Les dorayakis sont des pâtisseries traditionnelles japonaises constituées de deux pancakes fourrés d’une pâte de haricots rouges confits.
Au cours de sa promenade hebdomadaire, Tokue, une femme de soixante-dix ans, attirée par l’odeur des gâteaux, entre dans l’échoppe de Sentaro.
Elle est savante dans la préparation de la pâte de haricots confits qui nécessite beaucoup de temps et de soin ; elle propose ses services.
Sentaro finit par accepter qu’elle devienne son assistante.

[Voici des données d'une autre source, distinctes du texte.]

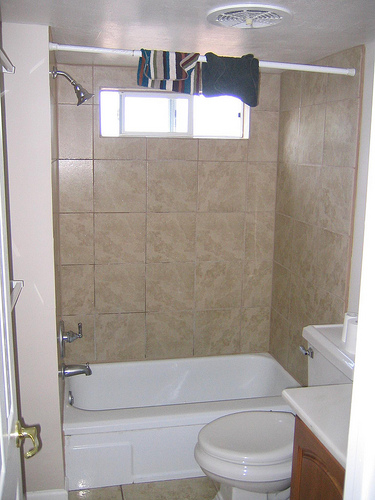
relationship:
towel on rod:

Au moment où l’échoppe trouve un nouvel essor, où la foule se presse pour déguster les gâteaux devenus délicieux, le passé de Tokue ressurgit.
Hébergée dans un centre où vivent d’anciens lépreux, on découvre qu’ elle a été autrefois atteinte par cette maladie.

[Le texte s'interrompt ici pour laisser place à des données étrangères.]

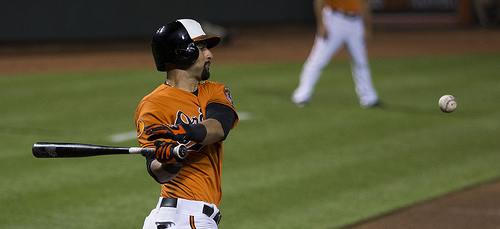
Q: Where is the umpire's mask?
A: On his face.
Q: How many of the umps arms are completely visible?
A: One.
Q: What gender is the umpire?
A: Male.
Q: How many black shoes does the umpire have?
A: Two.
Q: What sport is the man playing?
A: Baseball.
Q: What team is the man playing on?
A: The Orioles.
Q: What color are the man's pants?
A: White.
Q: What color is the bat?
A: Black.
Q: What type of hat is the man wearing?
A: A batting helmet.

La nouvelle se répand. Du jour au lendemain, l’échoppe se retrouve désertée.
Wakana, une lycéenne solitaire, friande de dorayakis et habituée de l’échoppe est malheureuse en famille. Sa mère la met en demeure de se débarrasser du canari qui est son compagnon. Elle fait une fugue.
Un lien finit par se tisser entre Tokue, Sentaro et Wakana sur les bases de la marginalité où la société les a plongés.
Le film de Naomi Kawasé est un magnifique mélodrame qui ne fait l’économie d’aucun des rouages allant dans le sens du genre.
Une vieille dame souffrant de solitude et qui, dès lors qu’elle a pu redonner un sens à sa vie; rayonne ; une adolescente en souffrance qui reporte un manque d’affection sur un oiseau en cage et un homme qu’un passé douloureux poursuit sont les protagonistes de ce récit dont les histoires en s’entremêlant, révèlent les abîmes de la solitude et la possibilité pour les laissés pour compte les plus marginalisés, de renaître à la vie
Mais si « Les délices de Tokyo » obéit aux codes du mélodrame, c’est aussi un film joyeux, lumineux et résolument optimiste.
Naomi Kawasé, par la forme qu’elle donne à son récit, par la précaution avec laquelle elle amène les protagonistes à s’approcher les uns des autres pour que finisse par naître entre eux la complicité bienfaitrice qui pansera les plaies, déjoue les risques d’apitoiement.
Il n’y a aucune complaisance dans la quête de chacun et personne n’est redevable à l’autre de la générosité qu’il lui témoigne. Les situations s’organisent de telle sorte que se mettent en place de façon feutrée et dans une grande discrétion narrative, les éléments nouveaux qui vont permettre à l’homme et à l’adolescente de bénéficier des bienfaits de la sagesse que la vieille dame a acquise au cours d’une existence cadenassée par sa terrible maladie.
« Les délices de Tokyo » donne toute son importance à ce qui, en apparence, n’en a pas : ainsi, une simple recette de cuisine peut changer des vies.
La photographie est magnifique, les comédiens sont remarquables et c’est à la subtile construction du récit que le film de Naomi Kawasé doit d’échapper à tous pathos et de révéler dans une grande simplicité narrative, les effets d’ un peu de générosité échangée.